* TEXTAUSZUG
************

Eine wichtige Auszeichnung für einen Nobelmann am Hofe war
seine lässige Unbekümmertheit, die Leichtigkeit seiner
Erscheinung, die Anmut seiner Bewegungen. Nichts durfte
nach Arbeit oder Anstrengung aussehen. Die Gespräche in
der feinen Gesellschaft waren daher auch eher ohne allzu
großen Tiefgang. Wichtig war es, alles mit Leichtigkeit,
Charme und herablassender Unbekümmertheit zu präsentieren.
Eloquent wurde gewitzelt, wurde Tratsch verbreitet, wurde
scheinbar gelehrt (mit zahlreichen sprachlichen Ornamenten
bereichert) diskutiert oder manchmal auch nur wichtigtuend
etwas Unbedeutendes bedeutungsschwanger in die Runde
geworfen. Positiv, heiter und geistig äußerst wendig
sollte miteinander kommuniziert werden.

************

* IHRE AUFGABEN
1) Prüfen Sie, ob die Aussagen (a), (b) und (c) mit dem Textauszug übereinstimmen, und antworten Sie jeweils mit Ja oder Nein samt den entscheidenden Worten des Textes als wörtlichem Zitat. (a) Ein Nobelmann am Hofe sollte zeigen, wie sehr er sich anstrengt. (b) Die Gespräche in der feinen Gesellschaft hatten meist großen Tiefgang. (c) Man sollte positiv und heiter miteinander kommunizieren.
2) Nennen Sie die drei Eigenschaften, die laut dem Textauszug eine wichtige Auszeichnung für einen Nobelmann am Hofe waren.

************

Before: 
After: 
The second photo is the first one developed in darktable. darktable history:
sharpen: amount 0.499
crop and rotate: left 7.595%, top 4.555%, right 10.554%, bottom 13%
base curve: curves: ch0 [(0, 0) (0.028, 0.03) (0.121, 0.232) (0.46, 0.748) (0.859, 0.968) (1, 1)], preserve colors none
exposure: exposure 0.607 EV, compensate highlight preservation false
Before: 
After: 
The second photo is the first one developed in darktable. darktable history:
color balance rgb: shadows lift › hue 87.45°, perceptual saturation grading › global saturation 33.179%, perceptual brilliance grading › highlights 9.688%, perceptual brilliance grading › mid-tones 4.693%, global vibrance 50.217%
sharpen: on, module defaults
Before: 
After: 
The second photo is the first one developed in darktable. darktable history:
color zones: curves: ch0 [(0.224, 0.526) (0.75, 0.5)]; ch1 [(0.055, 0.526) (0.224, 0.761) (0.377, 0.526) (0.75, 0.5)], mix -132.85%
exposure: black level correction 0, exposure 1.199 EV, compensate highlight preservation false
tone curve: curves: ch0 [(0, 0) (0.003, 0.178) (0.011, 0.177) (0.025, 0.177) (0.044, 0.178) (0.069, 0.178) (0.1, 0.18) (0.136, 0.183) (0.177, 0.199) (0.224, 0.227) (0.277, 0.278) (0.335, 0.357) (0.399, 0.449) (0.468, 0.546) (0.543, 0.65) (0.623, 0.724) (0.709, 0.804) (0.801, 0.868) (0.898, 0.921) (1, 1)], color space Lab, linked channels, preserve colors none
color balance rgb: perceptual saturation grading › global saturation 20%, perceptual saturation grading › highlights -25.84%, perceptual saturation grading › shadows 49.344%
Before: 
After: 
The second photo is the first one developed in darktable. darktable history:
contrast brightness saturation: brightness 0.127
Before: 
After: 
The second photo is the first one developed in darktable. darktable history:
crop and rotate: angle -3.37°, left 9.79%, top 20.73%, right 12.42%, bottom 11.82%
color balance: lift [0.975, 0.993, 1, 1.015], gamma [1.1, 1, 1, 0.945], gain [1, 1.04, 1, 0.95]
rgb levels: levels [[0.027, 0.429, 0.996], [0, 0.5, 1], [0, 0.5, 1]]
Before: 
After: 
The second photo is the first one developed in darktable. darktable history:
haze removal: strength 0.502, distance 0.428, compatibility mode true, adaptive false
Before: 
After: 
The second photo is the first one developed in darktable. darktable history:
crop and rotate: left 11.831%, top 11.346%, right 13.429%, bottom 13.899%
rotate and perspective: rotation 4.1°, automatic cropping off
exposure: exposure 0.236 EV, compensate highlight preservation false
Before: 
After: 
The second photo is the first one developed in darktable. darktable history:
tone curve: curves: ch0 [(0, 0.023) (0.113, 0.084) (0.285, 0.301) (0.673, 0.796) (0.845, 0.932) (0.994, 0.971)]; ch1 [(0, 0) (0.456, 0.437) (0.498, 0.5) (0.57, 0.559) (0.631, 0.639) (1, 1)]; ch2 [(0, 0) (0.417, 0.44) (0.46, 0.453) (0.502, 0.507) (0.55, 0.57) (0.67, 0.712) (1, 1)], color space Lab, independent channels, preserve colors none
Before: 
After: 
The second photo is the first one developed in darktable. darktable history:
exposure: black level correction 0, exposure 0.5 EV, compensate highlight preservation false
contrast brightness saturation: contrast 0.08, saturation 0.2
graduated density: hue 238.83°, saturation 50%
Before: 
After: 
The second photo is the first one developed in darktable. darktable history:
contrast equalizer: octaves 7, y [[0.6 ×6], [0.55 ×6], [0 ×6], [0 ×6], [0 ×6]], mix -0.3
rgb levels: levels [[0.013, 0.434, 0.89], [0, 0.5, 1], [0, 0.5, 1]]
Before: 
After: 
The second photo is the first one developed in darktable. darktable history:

************

* LÖSUNGEN
1)
(a) Nein: „Nichts durfte nach Arbeit oder Anstrengung aussehen.“
(b) Nein: „Die Gespräche in der feinen Gesellschaft waren daher auch eher ohne allzu großen Tiefgang.“
(c) Ja: „Positiv, heiter und geistig äußerst wendig sollte miteinander kommuniziert werden.“

2) Seine lässige Unbekümmertheit, die Leichtigkeit seiner Erscheinung und die Anmut seiner Bewegungen.